* BEGIN EXTRACT *
Is it possible to find such a computable function $f(n)$, there doesn't exist a limit point for $\lim_{n\to\infty} \frac{\sum_{k=1}^{n}f(k)}{2n} ?$

Question

Let, $a_n=\left\{a_1,a_2,a_3,\cdots, a_{n\to\infty}\right\}$ be a computable infinite sequence, or $f(n)=\left\{a_n\right\}_{n\in\mathbb N}$ be a computable function, where $i≥1, ∀ a_i\in\left\{0,1,2\right\}$.

We have $$0≤\lim_{n\to\infty} \frac{\sum_{k=1}^{n}a_k}{2n}≤1$$

For example:

Let, $$a_n=\left\{0,1,2,0,1,2,0,1,2\cdots \cdots\cdots\right\}$$ or $$f(n)=n+2-3 \left \lfloor {\frac{n+2}{3}}\right \rfloor$$

Then, we get

$$\sum_{i=1}^{n}a_n=\left \lfloor{\frac{n - 2}{3}}\right\rfloor + 2 \left(\left\lfloor{\frac n3}\right\rfloor + 1 \right) + 1$$

So, we have

$$\lim_{n\to\infty}\frac{\sum_{i=1}^{n}a_n}{2n}=\frac{\left \lfloor{\frac{n - 2}{3}}\right\rfloor + 2 \left(\left\lfloor{\frac n3}\right\rfloor + 1 \right) + 1}{2n}=\frac 12$$

This result imply, if $f(n)=n+2-3 \left \lfloor {\frac{n+2}{3}}\right \rfloor$ there exist a stationary limit point for $\lim_{n\to\infty} \frac{\sum_{k=1}^{n}f(k)}{2n}$, which equals to $\frac 12.$

And here is my question:

If the function $f(k)$ is computable, is there always a limit point for $\lim_{n\to\infty} \frac{\sum_{k=1}^{n}f(k)}{2n}$ or is it possible to find such a computable function $f(n)$, there doesn't exist a limit point for $\lim_{n\to\infty} \frac{\sum_{k=1}^{n}f(k)}{2n}$ ?
* END EXTRACT *
▶ [PARTS OF THE EXERCISE]:
a. In the forum post, which values may each term a_i of the sequence take?
b. Summarize the forum post in two sentences.
c. Pick up the forum post on computable sequences from where it stops.
The material comes from a separate source, unrelated to the forum post.
* BEGIN DATASET EXTRACT *
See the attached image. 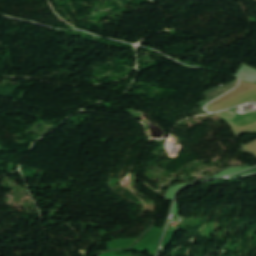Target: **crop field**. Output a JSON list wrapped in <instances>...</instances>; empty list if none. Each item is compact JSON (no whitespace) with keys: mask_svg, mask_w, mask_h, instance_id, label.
Listing matches in <instances>:
<instances>
[{"mask_svg":"<svg viewBox=\"0 0 256 256\" xmlns=\"http://www.w3.org/2000/svg\"><path fill=\"white\" fill-rule=\"evenodd\" d=\"M237 85H238V79L235 80V82H232L226 86L218 87V88L212 89L210 91H207L206 96L208 97V100L205 102H202L201 105L205 106L209 102L213 101L214 99H216L217 97L226 93L227 91H229L230 89L234 88Z\"/></svg>","mask_w":256,"mask_h":256,"instance_id":"obj_1","label":"crop field"},{"mask_svg":"<svg viewBox=\"0 0 256 256\" xmlns=\"http://www.w3.org/2000/svg\"><path fill=\"white\" fill-rule=\"evenodd\" d=\"M256 131V130H255Z\"/></svg>","mask_w":256,"mask_h":256,"instance_id":"obj_2","label":"crop field"}]
</instances>
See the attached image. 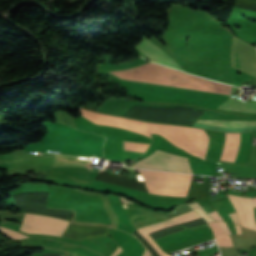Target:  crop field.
<instances>
[{
    "label": "crop field",
    "mask_w": 256,
    "mask_h": 256,
    "mask_svg": "<svg viewBox=\"0 0 256 256\" xmlns=\"http://www.w3.org/2000/svg\"><path fill=\"white\" fill-rule=\"evenodd\" d=\"M120 72L142 74V75L231 87V85L198 78L190 74L178 71L176 69L157 65L152 62L141 65V66H137L134 68L120 70ZM120 72L113 71L112 73L115 76L122 77V78L147 81V82H153V83H159V84H165V85H171V86H178V87H184V88H190V89H196V90H203V91H209V92H215V93H221V94H227V95H230V91H231V88H228V87L206 85V84L170 80V79H163V78H156V77H149V76H142V75H134V74H127V73H120Z\"/></svg>",
    "instance_id": "crop-field-1"
},
{
    "label": "crop field",
    "mask_w": 256,
    "mask_h": 256,
    "mask_svg": "<svg viewBox=\"0 0 256 256\" xmlns=\"http://www.w3.org/2000/svg\"><path fill=\"white\" fill-rule=\"evenodd\" d=\"M150 193L186 196L193 175L137 170Z\"/></svg>",
    "instance_id": "crop-field-2"
},
{
    "label": "crop field",
    "mask_w": 256,
    "mask_h": 256,
    "mask_svg": "<svg viewBox=\"0 0 256 256\" xmlns=\"http://www.w3.org/2000/svg\"><path fill=\"white\" fill-rule=\"evenodd\" d=\"M133 167L192 173L187 158L157 150L151 156L136 162Z\"/></svg>",
    "instance_id": "crop-field-3"
},
{
    "label": "crop field",
    "mask_w": 256,
    "mask_h": 256,
    "mask_svg": "<svg viewBox=\"0 0 256 256\" xmlns=\"http://www.w3.org/2000/svg\"><path fill=\"white\" fill-rule=\"evenodd\" d=\"M68 223L63 220L25 213L20 230L27 233L61 236Z\"/></svg>",
    "instance_id": "crop-field-4"
},
{
    "label": "crop field",
    "mask_w": 256,
    "mask_h": 256,
    "mask_svg": "<svg viewBox=\"0 0 256 256\" xmlns=\"http://www.w3.org/2000/svg\"><path fill=\"white\" fill-rule=\"evenodd\" d=\"M150 134L158 133L172 142L174 145L184 149L188 153L204 159L202 153L186 135L180 126H168L151 123H143Z\"/></svg>",
    "instance_id": "crop-field-5"
},
{
    "label": "crop field",
    "mask_w": 256,
    "mask_h": 256,
    "mask_svg": "<svg viewBox=\"0 0 256 256\" xmlns=\"http://www.w3.org/2000/svg\"><path fill=\"white\" fill-rule=\"evenodd\" d=\"M137 51L140 56L150 61H158L167 65H170L178 70L184 71L177 63H175L163 50L158 46L152 43L149 39L144 37L142 43L139 46H136ZM154 61V62H155ZM156 62V63H158ZM159 63V64H161ZM162 64V65H164ZM165 65V66H167ZM169 66V67H170Z\"/></svg>",
    "instance_id": "crop-field-6"
},
{
    "label": "crop field",
    "mask_w": 256,
    "mask_h": 256,
    "mask_svg": "<svg viewBox=\"0 0 256 256\" xmlns=\"http://www.w3.org/2000/svg\"><path fill=\"white\" fill-rule=\"evenodd\" d=\"M220 109L241 111L247 113H256V102H244L230 97L226 102H224Z\"/></svg>",
    "instance_id": "crop-field-7"
},
{
    "label": "crop field",
    "mask_w": 256,
    "mask_h": 256,
    "mask_svg": "<svg viewBox=\"0 0 256 256\" xmlns=\"http://www.w3.org/2000/svg\"><path fill=\"white\" fill-rule=\"evenodd\" d=\"M201 222H204V220L199 216L197 218H194V219H191V220H188V221H185V222H182V223H179V224H176V225H173V226H170V227H167V228H164V229H161V230L149 233V235L152 237V239H154V238H157V237H160V236H163V235H166V234L178 231L180 229H183V228H186V227H189V226L201 223ZM202 224H206V222L198 224V225H195V226H199V225H202ZM195 226H192V227H195ZM192 227H189V228H192ZM186 229H188V228H186ZM183 230H185V229H183Z\"/></svg>",
    "instance_id": "crop-field-8"
},
{
    "label": "crop field",
    "mask_w": 256,
    "mask_h": 256,
    "mask_svg": "<svg viewBox=\"0 0 256 256\" xmlns=\"http://www.w3.org/2000/svg\"><path fill=\"white\" fill-rule=\"evenodd\" d=\"M92 158H79L74 156L55 154L53 167L57 166H79L88 167Z\"/></svg>",
    "instance_id": "crop-field-9"
},
{
    "label": "crop field",
    "mask_w": 256,
    "mask_h": 256,
    "mask_svg": "<svg viewBox=\"0 0 256 256\" xmlns=\"http://www.w3.org/2000/svg\"><path fill=\"white\" fill-rule=\"evenodd\" d=\"M182 128L205 155V152L209 143V137L206 131L202 129H195V128H187V127H182Z\"/></svg>",
    "instance_id": "crop-field-10"
},
{
    "label": "crop field",
    "mask_w": 256,
    "mask_h": 256,
    "mask_svg": "<svg viewBox=\"0 0 256 256\" xmlns=\"http://www.w3.org/2000/svg\"><path fill=\"white\" fill-rule=\"evenodd\" d=\"M197 123L228 126V127L256 126V121L198 120Z\"/></svg>",
    "instance_id": "crop-field-11"
},
{
    "label": "crop field",
    "mask_w": 256,
    "mask_h": 256,
    "mask_svg": "<svg viewBox=\"0 0 256 256\" xmlns=\"http://www.w3.org/2000/svg\"><path fill=\"white\" fill-rule=\"evenodd\" d=\"M215 233L219 246H233L230 236H226L223 229L217 222L209 223Z\"/></svg>",
    "instance_id": "crop-field-12"
},
{
    "label": "crop field",
    "mask_w": 256,
    "mask_h": 256,
    "mask_svg": "<svg viewBox=\"0 0 256 256\" xmlns=\"http://www.w3.org/2000/svg\"><path fill=\"white\" fill-rule=\"evenodd\" d=\"M238 199L240 200L241 205L244 208L245 214L247 216L248 220V226L250 228L256 229V224H255V219H254V214H253V209H252V203H251V198H243L237 196Z\"/></svg>",
    "instance_id": "crop-field-13"
},
{
    "label": "crop field",
    "mask_w": 256,
    "mask_h": 256,
    "mask_svg": "<svg viewBox=\"0 0 256 256\" xmlns=\"http://www.w3.org/2000/svg\"><path fill=\"white\" fill-rule=\"evenodd\" d=\"M228 197L230 198L238 216H239V219H240V222L243 226H246L247 227V221H246V217L244 215V211H243V208L241 207L237 197L235 196H230L228 195Z\"/></svg>",
    "instance_id": "crop-field-14"
},
{
    "label": "crop field",
    "mask_w": 256,
    "mask_h": 256,
    "mask_svg": "<svg viewBox=\"0 0 256 256\" xmlns=\"http://www.w3.org/2000/svg\"><path fill=\"white\" fill-rule=\"evenodd\" d=\"M54 118L56 119V121L64 122L66 124H69V125L77 128L73 117H71L68 113L61 112V111H56L54 113Z\"/></svg>",
    "instance_id": "crop-field-15"
},
{
    "label": "crop field",
    "mask_w": 256,
    "mask_h": 256,
    "mask_svg": "<svg viewBox=\"0 0 256 256\" xmlns=\"http://www.w3.org/2000/svg\"><path fill=\"white\" fill-rule=\"evenodd\" d=\"M149 144L124 141L125 150L144 152Z\"/></svg>",
    "instance_id": "crop-field-16"
},
{
    "label": "crop field",
    "mask_w": 256,
    "mask_h": 256,
    "mask_svg": "<svg viewBox=\"0 0 256 256\" xmlns=\"http://www.w3.org/2000/svg\"><path fill=\"white\" fill-rule=\"evenodd\" d=\"M156 250L157 252L160 254V256H170L166 253H164L149 237V235L141 228L139 230H137Z\"/></svg>",
    "instance_id": "crop-field-17"
},
{
    "label": "crop field",
    "mask_w": 256,
    "mask_h": 256,
    "mask_svg": "<svg viewBox=\"0 0 256 256\" xmlns=\"http://www.w3.org/2000/svg\"><path fill=\"white\" fill-rule=\"evenodd\" d=\"M188 206H190L191 208H193L194 210H196L197 212H199L207 221V223L214 221L203 209L202 207L197 203H191V204H187Z\"/></svg>",
    "instance_id": "crop-field-18"
},
{
    "label": "crop field",
    "mask_w": 256,
    "mask_h": 256,
    "mask_svg": "<svg viewBox=\"0 0 256 256\" xmlns=\"http://www.w3.org/2000/svg\"><path fill=\"white\" fill-rule=\"evenodd\" d=\"M0 230H1L4 234L8 235V236L11 237V238H25V237H27V236H25V235H23V234H21V233H19V232H17V231L10 230V229H7V228L1 227Z\"/></svg>",
    "instance_id": "crop-field-19"
},
{
    "label": "crop field",
    "mask_w": 256,
    "mask_h": 256,
    "mask_svg": "<svg viewBox=\"0 0 256 256\" xmlns=\"http://www.w3.org/2000/svg\"><path fill=\"white\" fill-rule=\"evenodd\" d=\"M133 233L137 238H139L142 241L143 245L151 252L153 256H159V254L151 247V245L137 231H134Z\"/></svg>",
    "instance_id": "crop-field-20"
},
{
    "label": "crop field",
    "mask_w": 256,
    "mask_h": 256,
    "mask_svg": "<svg viewBox=\"0 0 256 256\" xmlns=\"http://www.w3.org/2000/svg\"><path fill=\"white\" fill-rule=\"evenodd\" d=\"M215 220H222L223 221V219H222V217L216 212V211H214V212H211V213H209Z\"/></svg>",
    "instance_id": "crop-field-21"
},
{
    "label": "crop field",
    "mask_w": 256,
    "mask_h": 256,
    "mask_svg": "<svg viewBox=\"0 0 256 256\" xmlns=\"http://www.w3.org/2000/svg\"><path fill=\"white\" fill-rule=\"evenodd\" d=\"M218 223L222 226V228L224 229L226 235L231 234L229 228L226 225V223H223V222H218Z\"/></svg>",
    "instance_id": "crop-field-22"
},
{
    "label": "crop field",
    "mask_w": 256,
    "mask_h": 256,
    "mask_svg": "<svg viewBox=\"0 0 256 256\" xmlns=\"http://www.w3.org/2000/svg\"><path fill=\"white\" fill-rule=\"evenodd\" d=\"M1 163H22L20 159H15V160H9V161H0Z\"/></svg>",
    "instance_id": "crop-field-23"
},
{
    "label": "crop field",
    "mask_w": 256,
    "mask_h": 256,
    "mask_svg": "<svg viewBox=\"0 0 256 256\" xmlns=\"http://www.w3.org/2000/svg\"><path fill=\"white\" fill-rule=\"evenodd\" d=\"M122 252L120 246L118 247L117 251L112 255V256H117L118 254H120Z\"/></svg>",
    "instance_id": "crop-field-24"
},
{
    "label": "crop field",
    "mask_w": 256,
    "mask_h": 256,
    "mask_svg": "<svg viewBox=\"0 0 256 256\" xmlns=\"http://www.w3.org/2000/svg\"><path fill=\"white\" fill-rule=\"evenodd\" d=\"M207 226H209V225L206 224V225H202V226H199V227H196V228H192V231L197 230V229H201V228H204V227H207Z\"/></svg>",
    "instance_id": "crop-field-25"
},
{
    "label": "crop field",
    "mask_w": 256,
    "mask_h": 256,
    "mask_svg": "<svg viewBox=\"0 0 256 256\" xmlns=\"http://www.w3.org/2000/svg\"><path fill=\"white\" fill-rule=\"evenodd\" d=\"M149 255H150L149 252L145 250L142 256H149Z\"/></svg>",
    "instance_id": "crop-field-26"
},
{
    "label": "crop field",
    "mask_w": 256,
    "mask_h": 256,
    "mask_svg": "<svg viewBox=\"0 0 256 256\" xmlns=\"http://www.w3.org/2000/svg\"><path fill=\"white\" fill-rule=\"evenodd\" d=\"M254 207L256 206V197L252 198Z\"/></svg>",
    "instance_id": "crop-field-27"
},
{
    "label": "crop field",
    "mask_w": 256,
    "mask_h": 256,
    "mask_svg": "<svg viewBox=\"0 0 256 256\" xmlns=\"http://www.w3.org/2000/svg\"><path fill=\"white\" fill-rule=\"evenodd\" d=\"M230 216L232 217L233 222H234V223H236L235 218H234V216H233V214H232V213H230ZM236 224H237V223H236Z\"/></svg>",
    "instance_id": "crop-field-28"
}]
</instances>
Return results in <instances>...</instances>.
* END DATASET EXTRACT *
▶ [SOLVED PROBLEMS]:
a. Each term a_i is 0, 1, or 2.

b. The forum post considers a computable infinite sequence whose terms are each 0, 1, or 2, and notes that the limit of the sum of its first n terms divided by 2n lies between 0 and 1. Using the repeating sequence 0, 1, 2 as an example whose limit equals 1/2, it asks whether such a limit point always exists for a computable function or whether a computable function can be found for which none exists.

c.
I mean, $$\lim_{n\to\infty}\text{sup} \frac{\sum_{k=1}^{n}f(k)}{2n}≠\lim_{n\to\infty} \text{inf}\frac{\sum_{k=1}^{n}f(k)}{2n}$$

Answer 1

Here is mine. $f(k) = 0$ if $k$ has an even number of digits, and $f(k) = 1$ if $k$ has an odd number of digits.

So:
$f(k) = 1$ for $k$ from $1$ to $9$, since $k$ has $1$ digit and $1$ is odd.
$f(k) = 0$ for $k$ from $10$ to $99$, since $k$ has $2$ digits and $2$ is even.
$f(k) = 1$ for $k$ from $100$ to $999$, since $k$ has $3$ digits and $3$ is odd.
$f(k) = 0$ for $k$ from $1000$ to $9999$, since $k$ has $4$ digits and $4$ is even.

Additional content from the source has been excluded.